Scorpions have venom as a means to quickly kill or immobilize prey. Scorpions can and do control how much venom they inject during a sting as the venom is crucial for subduing prey. If the scorpion depletes all of its venom it will take several days to restock the supply. Due to these facts, scorpions may not want to waste their valuable venom during defensive stings. Stings occur in which no venom is injected, these are known as 'dry stings.'
The most common scorpions found in the Sonoran Desert are the Giant Hairy Scorpion (Hadrurus arizonensis) the Striped Tailed Scorpion (Vaejovis spinigerus and the Baja California Bark Scorpion (Centruroides exilicauda). Out of these species, only the Baja California Bark Scorpion's venom is toxic enough to cause potentially dangerous symptoms in humans. However, this species is not normally considered dangerous to healthy adults. The stings of both the Striped Tailed and Giant Hairy Scorpion are similar to that of a wasp sting.
Scorpions are not malicious creatures that stalk out humans to sting. Scorpions are also not usually aggressive creatures, but rather wary, timid, and retiring. Most people are stung by scorpions when they accidently step on them, stick their hands or feet into places that act as shelter for scorpions (such as under rocks, under debris, etc.) or when someone intentionally handles them. Taking precautions such as always wearing proper footwear outdoors and never sticking your hands or feet into places that may act as potential hides will greatly reduce the chances of receiving a scorpion sting. Common sense and caution outdoors with help alleviate confrontations between humans and wildlife.

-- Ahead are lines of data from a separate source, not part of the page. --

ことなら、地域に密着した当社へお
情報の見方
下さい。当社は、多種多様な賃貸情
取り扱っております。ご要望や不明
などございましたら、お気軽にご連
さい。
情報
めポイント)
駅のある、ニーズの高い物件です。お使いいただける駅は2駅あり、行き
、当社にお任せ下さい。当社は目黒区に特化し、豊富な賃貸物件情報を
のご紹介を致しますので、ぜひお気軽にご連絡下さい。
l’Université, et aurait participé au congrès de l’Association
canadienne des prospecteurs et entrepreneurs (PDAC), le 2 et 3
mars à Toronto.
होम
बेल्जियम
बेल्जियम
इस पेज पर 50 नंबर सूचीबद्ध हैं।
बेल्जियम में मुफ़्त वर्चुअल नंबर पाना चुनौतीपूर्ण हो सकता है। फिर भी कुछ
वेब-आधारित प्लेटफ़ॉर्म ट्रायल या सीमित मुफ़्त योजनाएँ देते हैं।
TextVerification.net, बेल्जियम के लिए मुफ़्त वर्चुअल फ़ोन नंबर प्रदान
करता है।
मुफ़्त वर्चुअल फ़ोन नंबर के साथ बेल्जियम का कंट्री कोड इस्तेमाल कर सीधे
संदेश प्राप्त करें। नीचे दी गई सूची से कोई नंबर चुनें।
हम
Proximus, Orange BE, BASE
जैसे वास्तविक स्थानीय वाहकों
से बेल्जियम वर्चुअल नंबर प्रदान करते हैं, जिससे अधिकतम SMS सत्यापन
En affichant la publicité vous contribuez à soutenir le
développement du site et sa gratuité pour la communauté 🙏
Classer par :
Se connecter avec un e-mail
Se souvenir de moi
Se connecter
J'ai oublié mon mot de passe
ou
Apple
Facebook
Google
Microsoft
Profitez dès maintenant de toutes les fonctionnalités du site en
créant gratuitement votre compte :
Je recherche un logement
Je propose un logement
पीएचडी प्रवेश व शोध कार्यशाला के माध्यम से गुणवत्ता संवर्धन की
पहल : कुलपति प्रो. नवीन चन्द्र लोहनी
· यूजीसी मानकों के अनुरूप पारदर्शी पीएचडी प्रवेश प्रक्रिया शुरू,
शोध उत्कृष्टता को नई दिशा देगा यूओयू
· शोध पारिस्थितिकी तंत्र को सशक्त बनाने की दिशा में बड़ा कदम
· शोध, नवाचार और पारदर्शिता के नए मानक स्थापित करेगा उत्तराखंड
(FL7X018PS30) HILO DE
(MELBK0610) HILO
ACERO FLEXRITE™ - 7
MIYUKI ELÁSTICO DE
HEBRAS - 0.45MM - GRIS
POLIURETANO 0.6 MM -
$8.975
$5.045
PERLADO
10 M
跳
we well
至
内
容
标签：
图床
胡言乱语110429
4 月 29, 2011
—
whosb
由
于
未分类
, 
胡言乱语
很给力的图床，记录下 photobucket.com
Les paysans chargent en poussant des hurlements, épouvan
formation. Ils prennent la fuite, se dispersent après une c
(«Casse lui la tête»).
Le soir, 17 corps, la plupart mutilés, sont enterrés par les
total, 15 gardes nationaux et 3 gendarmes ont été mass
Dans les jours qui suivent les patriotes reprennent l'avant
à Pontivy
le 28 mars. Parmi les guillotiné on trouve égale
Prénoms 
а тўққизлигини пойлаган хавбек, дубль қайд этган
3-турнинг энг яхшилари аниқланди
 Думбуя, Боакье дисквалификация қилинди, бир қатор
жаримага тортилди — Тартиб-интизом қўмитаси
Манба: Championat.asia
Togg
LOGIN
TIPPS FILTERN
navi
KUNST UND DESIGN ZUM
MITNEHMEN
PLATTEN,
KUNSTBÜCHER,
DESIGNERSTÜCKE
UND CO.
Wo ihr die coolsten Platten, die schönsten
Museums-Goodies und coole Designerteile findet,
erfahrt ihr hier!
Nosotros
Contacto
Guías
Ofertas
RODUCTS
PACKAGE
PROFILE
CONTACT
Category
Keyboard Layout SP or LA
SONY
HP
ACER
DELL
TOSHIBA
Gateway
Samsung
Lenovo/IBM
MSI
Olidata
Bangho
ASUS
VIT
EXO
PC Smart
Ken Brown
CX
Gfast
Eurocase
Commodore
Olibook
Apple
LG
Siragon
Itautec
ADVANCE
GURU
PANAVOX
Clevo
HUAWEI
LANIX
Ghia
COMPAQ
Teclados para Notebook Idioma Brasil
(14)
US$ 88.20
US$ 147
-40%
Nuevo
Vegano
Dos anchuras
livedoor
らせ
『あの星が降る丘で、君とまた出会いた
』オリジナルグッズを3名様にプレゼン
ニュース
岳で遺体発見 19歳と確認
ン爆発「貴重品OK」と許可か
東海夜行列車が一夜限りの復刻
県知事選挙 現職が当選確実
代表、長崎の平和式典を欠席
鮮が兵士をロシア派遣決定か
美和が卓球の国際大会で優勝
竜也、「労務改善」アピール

Once people look past their fears, they can start to see scorpions as they amazing and beneficial creatures that they are. Scorpions are extremely valuable components to natural Eco-systems, as they play complex roles of both predators and prey. Scorpions also act as natural gauges for environmental degradation. When scorpions cease to turn up in habitats that should support them, it is a strong indicator that the environment has been severely degraded. In this respect, scorpions act like 'the canary in the coal mine' for certain natural habitats.
Scorpions are also valuable to medical research. The venoms of several different species are being looked at as they may be instrumental in the creation of new antibiotics and various cancer treatments, including brain cancer.